> **ページの抜粋**:
-*-

ハテヘイ6の日記

ハテヘイは日常の出来事を聖書と関連付けて、それを伝えたいと願っています。

菅谷(すげのや)昭氏の『これから100年放射能と付き合うために』を読んで

 菅谷昭氏は1943年生まれ、信州大学医学部を卒業して「甲状腺専門医」として勤める一方、1976年カナダのトロント大学に留学して本格的に甲状腺疾患の基礎研究を学びました。そして帰国後1993年信州大学助教授に就任したものの、3年後に大学を辞めて、チェルノブイリ原発事故の医療支援活動の為、ベラルーシ共和国の首都ミンスクで、小児甲状腺がんの外科的治療などに取り組み、5年半滞在しました。そして帰国後まもなく松本市長の職に就き、福島で被災した子どもたちの松本市への集団移住を提言しています。

 この本もチェルノブイリでの豊富な経験を生かし、福島の子どもたちへの重要な助言や対策を述べています。
 まずこの本を読んで、今さらながらびっくりするのは、事故から5年ほど経って健康被害が急増したという厳粛な事実です。広島・長崎の原爆は一瞬、チェルノブイリではほぼ10日で一応の収束をみたものの、福島原発は現状が好転しないどころか、毎日相当な放射能を放出していると思われますが、いまだ東電ではその量を公表していません。ですから全て放射能に関わる疾患はこれからなのです。
 こう書いたもののチェルノブイリでは、事故から25年以上経過した現在でも、原発30キロ圏内と、100キロ〜300キロ圏内にあるホットスポットでは「居住禁止区域」となっています。それから「厳戒管理区域」が、「居住禁止区域」の外縁に広がり、妊婦と子どもの移住が勧められています。そして最後に「汚染区域」がやはり上記2区域の外側に広範に広がっています。それを福島原発周辺区域と比較しますと、「居住禁止区域」は原発からおよそ40キロ圏まで広がっています。飯館村の3分の1はそれに含まれます。次の「厳戒管理区域」は原発から50キロ圏、飯館村の全ての区域を含みます。「汚染区域」は原発から80キロ圏まで届き、伊達、福島、郡山、須賀川市などが含まれています。

-*-

バウンディングボックスの座標データ:
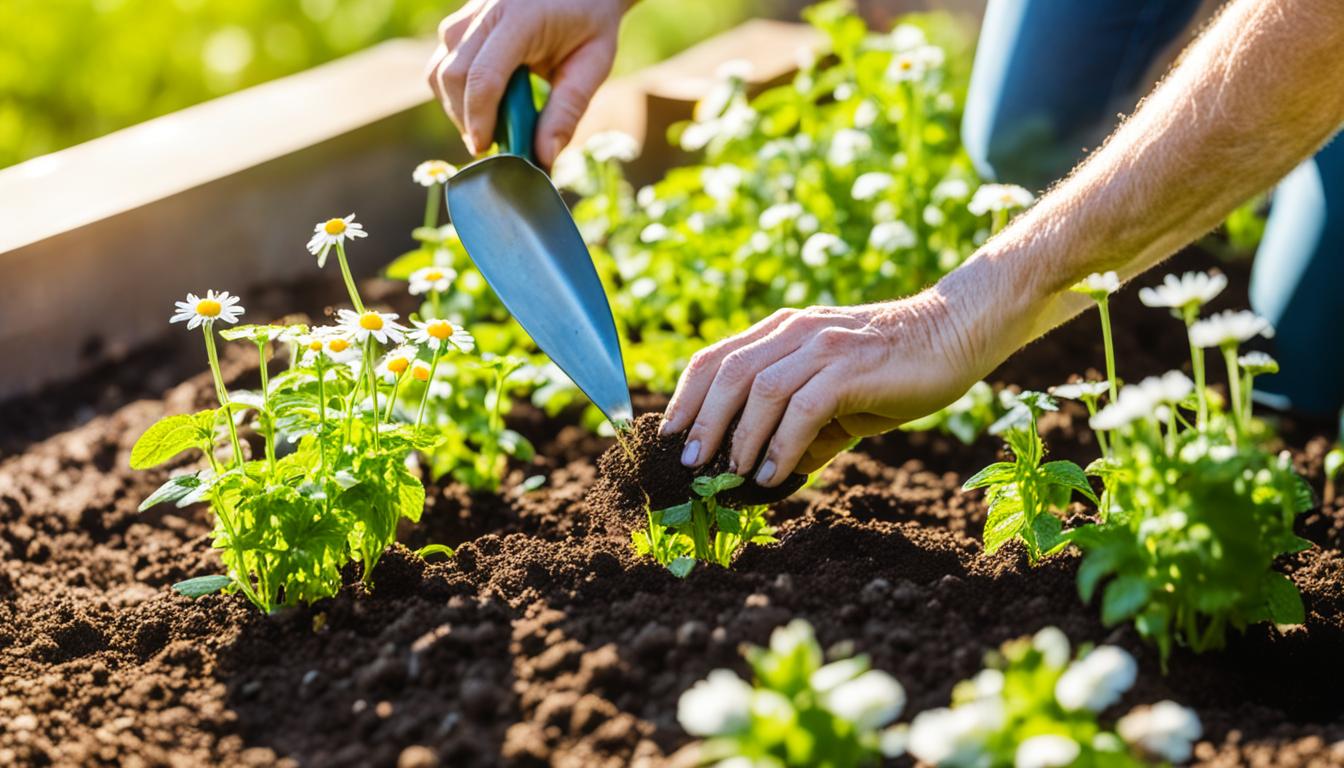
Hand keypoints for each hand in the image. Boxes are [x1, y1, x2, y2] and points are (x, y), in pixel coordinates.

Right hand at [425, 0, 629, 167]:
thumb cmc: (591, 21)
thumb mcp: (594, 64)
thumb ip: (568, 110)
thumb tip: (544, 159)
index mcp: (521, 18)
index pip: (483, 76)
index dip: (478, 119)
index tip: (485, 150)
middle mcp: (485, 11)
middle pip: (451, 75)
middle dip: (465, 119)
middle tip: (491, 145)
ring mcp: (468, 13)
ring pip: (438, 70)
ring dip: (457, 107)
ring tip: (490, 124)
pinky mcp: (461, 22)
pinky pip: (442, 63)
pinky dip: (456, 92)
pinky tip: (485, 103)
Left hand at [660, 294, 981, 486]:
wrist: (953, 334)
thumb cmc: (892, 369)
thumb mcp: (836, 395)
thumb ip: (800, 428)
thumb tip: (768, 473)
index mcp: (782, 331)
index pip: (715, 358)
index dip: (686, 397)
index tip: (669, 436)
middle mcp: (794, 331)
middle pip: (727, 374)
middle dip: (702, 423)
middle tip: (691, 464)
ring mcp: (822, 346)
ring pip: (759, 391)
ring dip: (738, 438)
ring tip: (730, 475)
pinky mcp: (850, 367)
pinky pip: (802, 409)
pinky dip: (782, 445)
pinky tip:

-*-

> **やること**:
[1] 菅谷昭氏の本を読んだ日記によると、菅谷氏はベラルーシのミンスクに何年いましたか。
[2] 菅谷昭氏の本を読んだ日記の続きを、最後の文のあとから書いてください。

> **練習の答え**:
[1] 5年半です。

[2]
 見逃せないのはこの最後の「汚染区域」で、ベラルーシでは多数の健康被害が出ています。
 ですから菅谷市長は、福島の汚染地域の子どもたちは皆集団疎開すべきだと提唱しているのです。
 さらに私たちは放射性ヨウ素半減期が8日である事を知っており、比較的早期に排出されるとイメージしていますが、菅谷市長によるとそれは違うという事です。つまり「ヨウ素甲状腺内循環」という事象が体内で起こるのです。ですから本に添付されたグラフを見ますと、1986年の事故から5年経過して、症例が急激に増え、10年後にピークを迎えています。
 一方原発すぐ北の「汚染地域」ゴメリ市のセシウムですと、既に低線量の被爆でも、免疫機能が大幅に低下し、赤血球数の減少も目立っています。先天性異常も毎年増えて、出産前検診で判明すると、半ば強制的に人工妊娠中絶が実施されています。
 この後菅谷市長は食べ物の事の注意点を多くの事例を挙げながら指摘しています。またチェルノブイリの経験から、「除染対策」がほとんど功を奏しないので、政府が除染したから故郷に戻るように言っても、高齢者は別にしても、子どもや妊婦は厳戒管理区域や汚染区域から出来るだけ避難したほうがよいと勧めています。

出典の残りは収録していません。